A Importância do Debate nas Escolas
A professora ressalta que o debate sobre gênero, respeito e consentimento deve ser inserido no ambiente escolar. “Se não abordarmos esses temas, será difícil resolver o problema apenas com medidas protetivas”, conclui.
O Papel do Estado e a Tecnologia na Proteção
A Secretaria de Estado de Justiça e Segurança Pública de Minas Gerais (Sejusp-MG) informou que o monitoramento eletrônico foi implementado em 2012, e desde 2014 a tecnologia é utilizada para fiscalização das medidas protetivas de urgência. A pasta destaca que a tornozeleira eletrônica é uma ferramenta que possibilita o acompanhamento em tempo real do cumprimento das restrições impostas, permitindo respostas rápidas em caso de descumprimento.
Atualmente, o estado conta com 12.933 vagas para monitoramento, sendo que 11.115 estão em uso. A Sejusp-MG também promove diversas políticas voltadas ao combate à violência contra a mulher, assim como o programa “Proteja Minas” e as delegacias especializadas de atendimento à mulher (Deams).

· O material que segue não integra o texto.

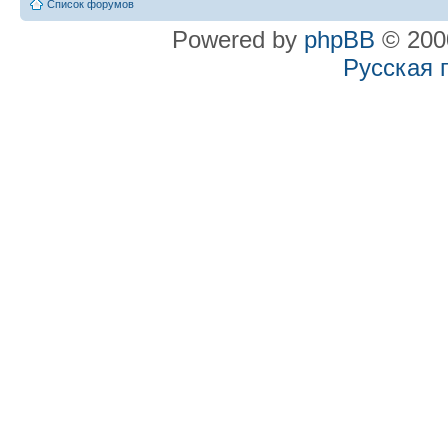
Список форумов
Powered by
phpBB
© 2000
Русская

Além disso, são oferecidos serviços como a “Cabine Rosa”, que atua no acolhimento de vítimas de assédio e violência no contexto do carnaval. A pasta também menciona o projeto “Chame a Frida”, um atendimento via WhatsApp para vítimas de violência, dentro de uma estratégia que busca facilitar o acesso e garantir um suporte adequado às mulheres em situação de risco.